Неподалеку от Бреслау мы проехали мимо сотен узников, которые сооружали новые насыпи и расширяли железную дорогу. Это были заключенные тюрем и узники трудовых и концентрационных лагерей: военнопленные из Советского Союза, Польши, Франции и Бельгии, мобилизованные рабочие из Украины и Чехословакии – мужчины и женщины.
Когда поезд медленно полз мимо склада, мы увидели, как заключенные изо всех сил торопятся разгрузить мешки с мукой. Сдерживать презрение больше не было сил. Кто-то из нас запел – но не одну из лагерных песен, которыми мы доказывали самим себе, что еще живы. А другую – могучую песню, объединяющую миллионы. От мелодии, что зазвучала, по телу бежали мурашки, ведь это был настоящий гимн восстания. Ее подхватил весь поезд, вагон за вагоном.
– Вставай, проклятьем заклейменный, весь мир голодных и рабов[81]…
Все громкие протесты охранников заглушались «Интернационалом». Единственной песней, известной всем узникам, единственный гимн, который без труда узнал бы любой прохожий. Сказать, что он нравился нам больше других, нельзя, но он объединял нас и давал надежду.
В глубине склада разгневанный эсэсовец пытался загнать вверенное ему стадо одетых в тюремную робу созданий обратно на работы…
Бреслау запомнился только своими сортировочными станциями: бесконечные поля рельсов, навес из переплетенных силовых кабелей. Оборванные недавней бомбежкой стальные провода болтались у нас над головами.
Через некоторое время нас привезли в огороженный забором комплекс бараков. Сразу за ним поднимался лесистый горный склон, а перед ним тянулась одинокая колея железной дороги. Одного взгляда было достаточно, чтобы понять, что перед нами концлагерь. Я обрадовался. Сил ехать дальше у меня уже не осталось.
Уже несколько дней мы пребывали на морозе, а еда – 350 граммов хлеба в день, была давно съедена. Я не мог вспомнить, когда в последний раз держал во рту кусочек черствого ледяного хлеба или, на худой конец, ел снег.
Офицер СС, которому было поручено встретить наш поезд, кричал в привычной для своего ранга манере. Он рявкнул нашему главному охраннику, что лагерь переполнен и мы должны ехать дальше.
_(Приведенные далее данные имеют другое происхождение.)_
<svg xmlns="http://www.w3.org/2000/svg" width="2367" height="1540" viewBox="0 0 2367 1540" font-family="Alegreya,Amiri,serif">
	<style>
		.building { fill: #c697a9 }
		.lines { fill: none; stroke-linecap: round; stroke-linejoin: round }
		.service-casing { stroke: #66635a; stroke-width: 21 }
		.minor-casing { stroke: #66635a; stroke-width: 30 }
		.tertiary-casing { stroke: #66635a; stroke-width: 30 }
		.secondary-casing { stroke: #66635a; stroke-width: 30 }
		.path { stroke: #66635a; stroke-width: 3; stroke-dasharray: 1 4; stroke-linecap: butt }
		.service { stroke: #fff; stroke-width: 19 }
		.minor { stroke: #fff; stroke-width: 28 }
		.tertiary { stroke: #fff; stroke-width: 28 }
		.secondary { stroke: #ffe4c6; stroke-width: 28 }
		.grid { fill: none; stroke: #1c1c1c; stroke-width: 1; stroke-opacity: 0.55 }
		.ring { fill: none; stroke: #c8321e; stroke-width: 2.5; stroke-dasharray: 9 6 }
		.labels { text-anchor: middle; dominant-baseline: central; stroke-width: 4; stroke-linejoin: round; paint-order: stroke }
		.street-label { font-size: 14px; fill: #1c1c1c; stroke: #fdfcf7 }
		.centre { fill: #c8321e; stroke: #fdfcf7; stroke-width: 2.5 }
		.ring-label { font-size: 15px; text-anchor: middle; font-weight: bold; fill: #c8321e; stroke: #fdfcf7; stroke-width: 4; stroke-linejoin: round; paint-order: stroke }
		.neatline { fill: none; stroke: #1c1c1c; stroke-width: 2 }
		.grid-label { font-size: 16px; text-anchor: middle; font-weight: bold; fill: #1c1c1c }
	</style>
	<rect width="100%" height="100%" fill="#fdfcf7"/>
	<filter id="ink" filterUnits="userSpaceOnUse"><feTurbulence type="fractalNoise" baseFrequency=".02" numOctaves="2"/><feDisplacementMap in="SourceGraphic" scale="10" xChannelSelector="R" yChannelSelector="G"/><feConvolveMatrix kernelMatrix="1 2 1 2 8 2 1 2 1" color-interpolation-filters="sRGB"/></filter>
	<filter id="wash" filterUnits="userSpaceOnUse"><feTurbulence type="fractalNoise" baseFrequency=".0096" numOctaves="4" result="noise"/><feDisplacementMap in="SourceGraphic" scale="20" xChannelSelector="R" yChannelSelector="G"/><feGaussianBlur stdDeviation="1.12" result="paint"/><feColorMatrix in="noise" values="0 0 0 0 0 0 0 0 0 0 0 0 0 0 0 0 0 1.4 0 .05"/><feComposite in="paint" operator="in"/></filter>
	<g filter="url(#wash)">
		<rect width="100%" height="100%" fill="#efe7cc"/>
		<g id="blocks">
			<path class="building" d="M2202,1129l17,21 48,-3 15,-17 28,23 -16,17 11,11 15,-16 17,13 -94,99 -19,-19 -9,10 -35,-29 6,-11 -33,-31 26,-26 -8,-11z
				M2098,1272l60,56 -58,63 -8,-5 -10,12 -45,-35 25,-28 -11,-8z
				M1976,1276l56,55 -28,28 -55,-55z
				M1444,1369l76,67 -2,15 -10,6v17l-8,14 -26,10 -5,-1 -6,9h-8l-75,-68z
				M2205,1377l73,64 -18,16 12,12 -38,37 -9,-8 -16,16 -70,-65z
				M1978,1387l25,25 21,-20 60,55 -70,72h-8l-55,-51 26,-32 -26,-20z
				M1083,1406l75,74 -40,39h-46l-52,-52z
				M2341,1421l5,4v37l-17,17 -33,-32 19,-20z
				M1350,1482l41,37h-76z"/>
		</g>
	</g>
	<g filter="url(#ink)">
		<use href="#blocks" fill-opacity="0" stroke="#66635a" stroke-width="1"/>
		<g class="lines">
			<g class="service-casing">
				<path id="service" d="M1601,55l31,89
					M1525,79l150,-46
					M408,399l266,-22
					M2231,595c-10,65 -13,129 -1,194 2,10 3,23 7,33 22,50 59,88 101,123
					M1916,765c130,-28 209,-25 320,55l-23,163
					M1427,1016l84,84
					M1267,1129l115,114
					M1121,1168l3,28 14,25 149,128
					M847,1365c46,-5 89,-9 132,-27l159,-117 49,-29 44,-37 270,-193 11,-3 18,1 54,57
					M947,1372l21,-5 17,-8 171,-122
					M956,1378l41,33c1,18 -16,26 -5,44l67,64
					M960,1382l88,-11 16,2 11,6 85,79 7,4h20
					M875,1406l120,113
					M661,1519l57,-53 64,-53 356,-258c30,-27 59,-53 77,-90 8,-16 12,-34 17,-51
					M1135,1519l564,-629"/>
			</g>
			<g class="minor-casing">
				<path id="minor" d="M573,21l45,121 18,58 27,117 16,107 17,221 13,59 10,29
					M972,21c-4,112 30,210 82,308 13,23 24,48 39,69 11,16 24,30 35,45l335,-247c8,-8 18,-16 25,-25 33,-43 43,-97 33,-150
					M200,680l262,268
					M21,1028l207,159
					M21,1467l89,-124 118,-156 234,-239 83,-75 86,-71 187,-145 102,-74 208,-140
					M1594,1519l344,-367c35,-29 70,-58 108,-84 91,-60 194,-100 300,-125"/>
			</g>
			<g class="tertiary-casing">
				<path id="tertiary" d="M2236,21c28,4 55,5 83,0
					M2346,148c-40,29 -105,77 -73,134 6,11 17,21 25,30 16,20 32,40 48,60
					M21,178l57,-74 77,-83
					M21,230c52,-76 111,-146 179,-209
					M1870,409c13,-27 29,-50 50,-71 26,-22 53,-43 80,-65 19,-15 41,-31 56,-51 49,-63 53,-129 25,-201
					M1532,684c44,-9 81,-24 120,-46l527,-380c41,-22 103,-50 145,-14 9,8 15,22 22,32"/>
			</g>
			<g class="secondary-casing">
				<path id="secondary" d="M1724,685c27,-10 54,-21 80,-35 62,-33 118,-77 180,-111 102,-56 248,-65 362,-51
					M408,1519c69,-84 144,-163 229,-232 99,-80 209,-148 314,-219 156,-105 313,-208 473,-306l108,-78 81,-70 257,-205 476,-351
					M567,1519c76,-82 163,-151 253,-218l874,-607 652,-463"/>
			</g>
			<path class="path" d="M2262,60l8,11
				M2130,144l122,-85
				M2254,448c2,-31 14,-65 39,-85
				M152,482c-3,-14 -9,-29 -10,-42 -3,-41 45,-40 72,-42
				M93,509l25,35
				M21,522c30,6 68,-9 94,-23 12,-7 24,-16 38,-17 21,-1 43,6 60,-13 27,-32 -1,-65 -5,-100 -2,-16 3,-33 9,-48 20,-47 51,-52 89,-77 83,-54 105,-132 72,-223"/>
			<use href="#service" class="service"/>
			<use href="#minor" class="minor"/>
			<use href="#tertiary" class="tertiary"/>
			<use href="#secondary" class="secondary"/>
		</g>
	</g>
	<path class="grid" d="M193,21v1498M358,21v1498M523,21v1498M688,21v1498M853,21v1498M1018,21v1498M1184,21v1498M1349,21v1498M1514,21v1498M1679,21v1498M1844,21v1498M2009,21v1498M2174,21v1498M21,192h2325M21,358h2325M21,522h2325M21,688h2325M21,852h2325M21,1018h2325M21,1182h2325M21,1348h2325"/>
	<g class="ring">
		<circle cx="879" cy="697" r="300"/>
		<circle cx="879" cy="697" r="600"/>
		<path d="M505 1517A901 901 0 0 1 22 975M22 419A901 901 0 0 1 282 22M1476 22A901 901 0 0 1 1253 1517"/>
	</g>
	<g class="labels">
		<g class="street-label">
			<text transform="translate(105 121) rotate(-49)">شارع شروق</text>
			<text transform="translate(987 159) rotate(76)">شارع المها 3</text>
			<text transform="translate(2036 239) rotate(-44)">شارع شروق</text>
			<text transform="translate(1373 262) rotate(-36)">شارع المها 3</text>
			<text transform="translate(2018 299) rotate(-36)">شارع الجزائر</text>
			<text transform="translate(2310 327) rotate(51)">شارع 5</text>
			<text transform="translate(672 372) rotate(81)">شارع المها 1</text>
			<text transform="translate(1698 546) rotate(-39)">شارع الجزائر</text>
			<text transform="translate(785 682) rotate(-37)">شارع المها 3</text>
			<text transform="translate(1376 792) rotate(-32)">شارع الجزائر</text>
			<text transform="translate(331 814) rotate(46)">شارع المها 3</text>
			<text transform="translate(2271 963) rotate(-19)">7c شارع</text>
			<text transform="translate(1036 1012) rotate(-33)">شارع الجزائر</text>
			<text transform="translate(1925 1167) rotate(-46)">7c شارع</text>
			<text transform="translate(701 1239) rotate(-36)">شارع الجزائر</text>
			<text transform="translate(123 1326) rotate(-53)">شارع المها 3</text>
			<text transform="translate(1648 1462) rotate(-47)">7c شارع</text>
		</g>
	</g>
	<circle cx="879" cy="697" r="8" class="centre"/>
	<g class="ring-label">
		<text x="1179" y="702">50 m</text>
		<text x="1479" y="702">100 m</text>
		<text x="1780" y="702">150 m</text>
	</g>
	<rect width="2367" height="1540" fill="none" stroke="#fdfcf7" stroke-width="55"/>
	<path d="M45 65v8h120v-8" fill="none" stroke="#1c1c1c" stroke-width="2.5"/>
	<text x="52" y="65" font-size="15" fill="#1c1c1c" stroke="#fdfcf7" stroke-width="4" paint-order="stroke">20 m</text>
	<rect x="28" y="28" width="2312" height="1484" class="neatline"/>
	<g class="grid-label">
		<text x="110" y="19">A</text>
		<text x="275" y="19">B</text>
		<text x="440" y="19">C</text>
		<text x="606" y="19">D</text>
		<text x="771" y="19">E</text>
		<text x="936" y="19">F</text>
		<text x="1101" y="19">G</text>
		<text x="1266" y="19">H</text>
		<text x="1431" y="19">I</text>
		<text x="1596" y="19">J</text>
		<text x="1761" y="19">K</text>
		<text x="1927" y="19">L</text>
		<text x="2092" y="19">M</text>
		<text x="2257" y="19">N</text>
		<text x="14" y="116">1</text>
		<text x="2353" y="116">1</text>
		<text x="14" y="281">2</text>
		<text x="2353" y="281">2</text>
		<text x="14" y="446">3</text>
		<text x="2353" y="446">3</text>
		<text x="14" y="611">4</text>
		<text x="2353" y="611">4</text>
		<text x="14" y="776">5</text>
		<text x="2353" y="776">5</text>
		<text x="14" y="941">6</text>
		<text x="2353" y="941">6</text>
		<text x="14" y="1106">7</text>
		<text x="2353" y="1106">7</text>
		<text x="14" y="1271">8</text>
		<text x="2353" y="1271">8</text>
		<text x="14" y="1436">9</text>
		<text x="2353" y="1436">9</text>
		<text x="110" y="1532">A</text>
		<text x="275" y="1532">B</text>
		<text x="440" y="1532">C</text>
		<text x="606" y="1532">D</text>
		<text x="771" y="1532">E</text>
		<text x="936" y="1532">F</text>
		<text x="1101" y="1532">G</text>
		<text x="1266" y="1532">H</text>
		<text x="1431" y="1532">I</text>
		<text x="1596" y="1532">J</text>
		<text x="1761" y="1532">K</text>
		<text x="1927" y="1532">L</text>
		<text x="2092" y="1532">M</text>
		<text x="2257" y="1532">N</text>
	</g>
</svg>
Поезд вновь дернулся и пополз к основным путям.
Через час мы доехали до деревни, охранник открыл двери и прокричал уже хорошо всем знакомое «Raus[82]!». Я спрыгнул на землю, колени дрожали от слабости, и присоединился к тем, кто уже ждал нового марша. Но мои соседи, с кем я ехал все эти дни, так и остались в вагоне. У тех, кто несколько дней сидел на полу, больше не было сил подняться. Казалось, что они тихо спят, но на самом деле они уже были мертвы.
Мы шли через деревню. По левую сторону тянулись старые фермы, справа стояли ряды новых коттеджей, большинство из которых были недостроенными. Дорожный знак гласил: «Гросс-Розен»[83].
На повороте путь нам преградила лошадь с повозкой, груженной сеном. В возницах мы узнали французских военнопленных. Они были разговорчивы и совершенно безразличны к крикам наших охранников, приказывающих им убраться с дороги. Они хотели разузнать, кто мы и откуда. Я спросил у соседа, о чем они говорят.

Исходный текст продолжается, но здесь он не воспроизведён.